Apocalypse now

3 December 2017
First Sunday of Advent
Advent 1B (RCL)

Isaiah 64:1-9
Psalm 80:1-7, 24-37
1 Corinthians 1:3-9
Mark 13:24-37

Well, it’s Advent 1, Year B, and so we begin the new year with Mark’s urgent apocalypse. It is a bit hard to find good news in Mark’s vision of the near future. Stars will be falling from the skies, the sun and moon will not give their light. The only glimmer of hope here is that the Son of Man will gather his elect from the four winds. And the passage from Isaiah doesn’t help much: God has turned God’s face, and so we sinned. The prophet ends up asking God to reform God’s people, and not to be angry forever.

We usually think of Advent as a season of waiting for Christmas, but these readings shock us into a different kind of waiting — we are waiting for God’s judgment, and as so many of the prophets say, the day of the Lord will not be what we had hoped for. Mark is putting these words on Jesus’ lips just after Jesus has predicted the destruction of the Temple. It is easy to understand why Mark thought the world would soon come to an end. The Temple, which had been the focus and guarantor of Jewish identity for hundreds of years was gone. Now who are we? It seemed that only a shocking intervention by God could restore any sense of sanity to the world.
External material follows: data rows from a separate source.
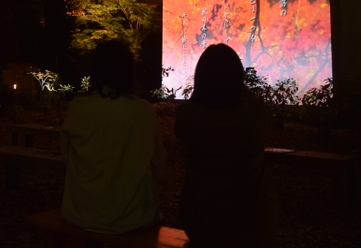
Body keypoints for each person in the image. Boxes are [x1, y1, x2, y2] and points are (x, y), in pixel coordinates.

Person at [60, 40, 165, 235]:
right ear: (128, 70)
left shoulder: (78, 107)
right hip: (135, 216)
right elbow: (158, 164)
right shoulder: (143, 111)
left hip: (81, 212)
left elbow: (65, 155)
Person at [175, 43, 275, 248]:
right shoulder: (256, 115)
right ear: (239, 78)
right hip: (251, 226)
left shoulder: (188, 117)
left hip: (200, 224)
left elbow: (190, 112)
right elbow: (252, 101)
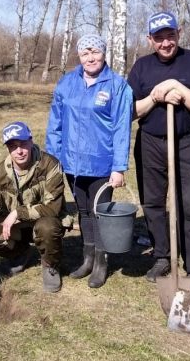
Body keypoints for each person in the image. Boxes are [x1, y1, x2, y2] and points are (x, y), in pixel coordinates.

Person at [127, 11, 190, 281]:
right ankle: (162, 256)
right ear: (149, 39)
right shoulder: (142, 67)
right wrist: (154, 97)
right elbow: (129, 112)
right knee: (152, 204)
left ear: (179, 33)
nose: (165, 43)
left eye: (170, 36)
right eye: (159, 38)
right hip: (151, 142)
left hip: (186, 143)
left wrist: (178, 88)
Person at [45, 34, 133, 288]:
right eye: (85, 53)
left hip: (101, 163)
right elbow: (56, 125)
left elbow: (121, 129)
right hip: (73, 163)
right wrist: (53, 159)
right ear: (79, 56)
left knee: (99, 213)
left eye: (95, 52)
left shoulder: (117, 86)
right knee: (83, 211)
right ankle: (87, 258)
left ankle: (101, 263)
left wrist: (118, 167)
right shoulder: (66, 84)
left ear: (104, 54)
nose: (90, 58)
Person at [0, 121, 69, 293]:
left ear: (31, 141)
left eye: (23, 144)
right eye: (13, 146)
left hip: (44, 221)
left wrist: (17, 213)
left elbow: (52, 208)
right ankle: (19, 254)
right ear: (7, 148)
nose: (19, 151)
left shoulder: (50, 165)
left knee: (48, 227)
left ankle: (50, 265)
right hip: (18, 228)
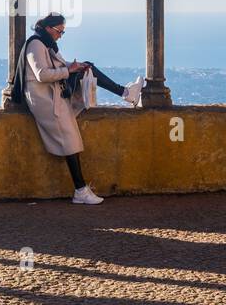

I don’t suppose our Temples are falling down, but there is a sense of urgency in the world at the moment. Institutions we thought we could trust have been wrenched away into new configurations. Within the last few weeks, we have witnessed a dramatic shift in the way we, as a society, handle sexual misconduct. After the #metoo campaign, we have seen a number of prominent men toppled from their positions (and rightly so), while we have also witnessed politicians bully their way through allegations. In some sense, the cover has come off a long-standing problem (and that is what apocalypse means – to remove the cover). For many of us, the tax plan currently before Congress simply pulls the cover off the greed we knew was there all along. And we have been living through a long-simmering shift in how we think about race. Many of these institutions were corrupt all along and needed to come down, but it still gives us a sense of vertigo.

Isaiah’s cri de couer makes sense — “Oh, that you would tear open the heavens and come down!” Where is God in all this mess, we may ask. Isaiah lays some of the blame at least on God: “You were angry and we sinned; because you hid yourself we transgressed; you have hidden your face from us and delivered us into the hand of our iniquity.” Perhaps we were looking in the wrong places for God. We wanted the mountains to quake, but God comes otherwise.

In Jesus’ little parable, the master of the house going on the journey gives authority to his slave, each for his own work. We are to be watchful for the return of the master. Our baptismal covenant asks us to seek Christ in all persons. The porter is to open the door to Christ whenever we see Christ. Even now, Christ comes, not with displays of power, but in the simple encounter. If we are awake, we will see him all around us.